Pricing Equity Default Swaps under an approximation to the CGMY L\'{e}% vy Model
Soeren Asmussen, Dilip Madan, Martijn Pistorius

TL;DR
This paper develops a method to price equity default swaps by approximating the CGMY Lévy process with a phase type distribution, enabling exact first passage time calculations and comparison with credit default swap prices.
Contribution
It introduces a closed-form Wiener-Hopf factorization for a phase type approximation to the CGMY process, facilitating precise first passage time computations for pricing equity default swaps.
Findings
Exact first passage time computation via Laplace inversion.
Pricing of equity default swaps with recovery rate using the model.
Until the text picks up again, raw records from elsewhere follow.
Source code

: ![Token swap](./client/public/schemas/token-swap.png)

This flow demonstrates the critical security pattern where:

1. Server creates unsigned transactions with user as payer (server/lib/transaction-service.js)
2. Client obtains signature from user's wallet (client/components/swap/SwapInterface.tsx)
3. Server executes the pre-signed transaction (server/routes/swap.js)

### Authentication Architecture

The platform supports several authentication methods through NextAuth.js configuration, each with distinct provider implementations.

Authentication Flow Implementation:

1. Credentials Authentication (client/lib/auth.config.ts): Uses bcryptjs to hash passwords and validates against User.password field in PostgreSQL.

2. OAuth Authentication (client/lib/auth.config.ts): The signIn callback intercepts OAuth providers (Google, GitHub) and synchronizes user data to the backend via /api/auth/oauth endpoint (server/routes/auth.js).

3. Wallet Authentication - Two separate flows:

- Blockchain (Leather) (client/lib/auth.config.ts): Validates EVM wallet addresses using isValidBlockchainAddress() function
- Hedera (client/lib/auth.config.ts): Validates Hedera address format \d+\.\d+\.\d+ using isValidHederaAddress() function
Comparison of EDS prices with credit default swap prices.
Abstract
The Wiener-Hopf factorization is obtained in closed form for a phase type approximation to the CGMY L\'{e}vy process. This allows, for the approximation, exact computation of first passage times to barrier levels via Laplace transform inversion. Calibration of the CGMY model to market option prices defines the risk neutral process for which we infer the first passage times of stock prices to 30% of the price level at contract initiation. These distributions are then used in pricing 50% recovery rate equity default swap (EDS) contracts and the resulting prices are compared with the prices of credit default swaps (CDS). An illustrative analysis is presented for these contracts on Ford and GM.